When news broke last week that three members of the "elite security team" in Benghazi would testify before the House Intelligence Committee on what they saw in Benghazi, Graham's spokesperson reiterated again that the hold remained.

It's not clear why Patterson and Starr were given priority over more high-profile nominations such as Janet Yellen as head of the Federal Reserve or Jeh Johnson as secretary of the department of homeland security. However, one could argue that Starr's job is directly related to the prevention of future attacks on diplomatic missions such as the one in Benghazi -- and that both nominations are further along in the confirmation process. Last month, both Starr and Patterson were approved by the Senate Foreign Relations Committee, which allowed the nominations to move to the Senate floor for a final vote.

Patterson, who served a rocky tenure as U.S. ambassador to Egypt during the ouster of Egyptian President Mohamed Morsy, is now poised to become State's top diplomat in the Middle East at a particularly tumultuous time.

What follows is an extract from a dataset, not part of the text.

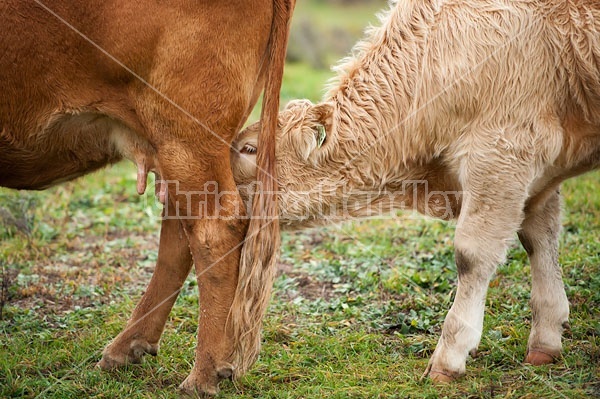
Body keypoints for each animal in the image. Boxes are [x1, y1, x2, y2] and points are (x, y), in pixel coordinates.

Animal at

Starr, meanwhile, is poised to replace Eric Boswell who resigned as Assistant Secretary of State for Diplomatic Security in aftermath of the Benghazi attack controversy. Although some of Starr's detractors in the diplomatic security world enjoy recalling  his mishandling of firearms and other professional blemishes, the State Department has rigorously defended his candidacy, which is expected to pass without much turbulence.

Other national-security nominees stuck in confirmation purgatory aren't so lucky. The list includes: Deborah Lee James, for Secretary of the Air Force; Suzanne Spaulding, for undersecretary at the Department of Homeland Security; and Jessica Garfola Wright, for undersecretary of Defense for personnel and readiness.